高層マンションの朝日を背に、すらりと立っている。
「紅茶がぬるい。」
カップを軽く置く音。
「申し訳ございません。すぐにお淹れ直しいたします。」
「同じことを何度言わせるの、役立たず」
静かな叱責。
声は荒げない。
だが、逃げ場はない。
「すみません。」
頭を下げる。
それが日常。
昼は掃除、洗濯、買い出し。
エレベーターに乗り、タワーマンションのエントランスを抜ける。
今日も同じカーディガン。
通行人の視線が少しだけ刺さる。
高層ビルに囲まれた通りを歩く奥様の後ろ、半歩下がって歩く自分。
奥様のバッグは高級ブランド。
自分の手には買い物袋。
風が吹く。
カーディガンの袖口が揺れる。
――雑巾のようだ。
あの日、言われた言葉。
「とても似合っているわ。」
微笑みながら。
忘れられない。
忘れないようにしているのかもしれない。
家に戻れば、また叱責。
「佐川、窓の縁が曇っている。」
「佐川、床の拭き跡が甘い。」
「佐川、返事はもっとはっきり。
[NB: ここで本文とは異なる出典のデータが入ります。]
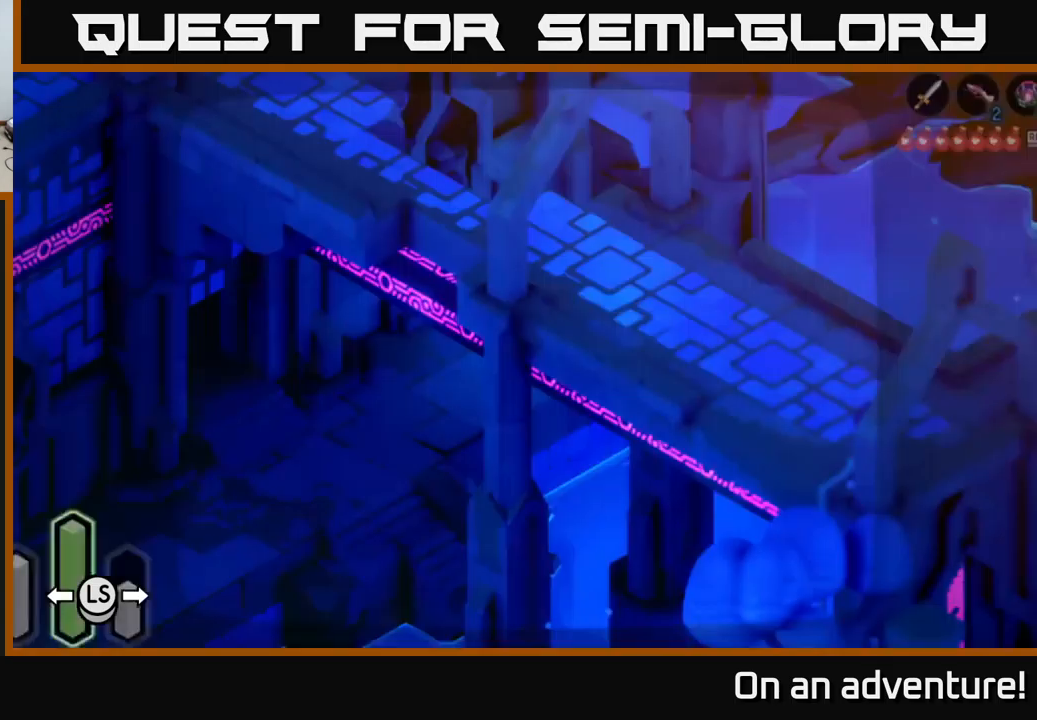
{"buttons": ["A"], "left_stick": "down-left", "right_stick": "center", "events": [[50, "left_stick", "left"], [200, "left_stick", "center"], [367, "left_stick", "left"], [450, "A", "down"], [450, "left_stick", "down-left"]]}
」
一つ一つは些細。
だが、積み重なれば重石になる。
夜遅く、最後の片付けを終え、キッチンに一人立つ。
指先は荒れ、肩は重い。
それでも明日もまた同じカーディガンを着る。
変わらない生活。
借金はまだ遠い。
優しさも遠い。
それでも――
出て行く勇気はない。
ここにいることが、罰であり、居場所でもある。
窓の外に広がる夜景を見つめる。
高層階の光が瞬く。
かつてはあの光の中にいた。
今は、その光を支える影。
カーディガンの袖をぎゅっと握る。
「……終わりは、まだ先。」
小さく呟く。
朝が来れば、また五時に起きる。
ボタンを一番上まで留める。
奥様の足音に耳を澄ませる。
叱責される日々。
変わらない生活。
それでも私は、ここで息をしている。
雑巾のようなカーディガンを羽織ったまま。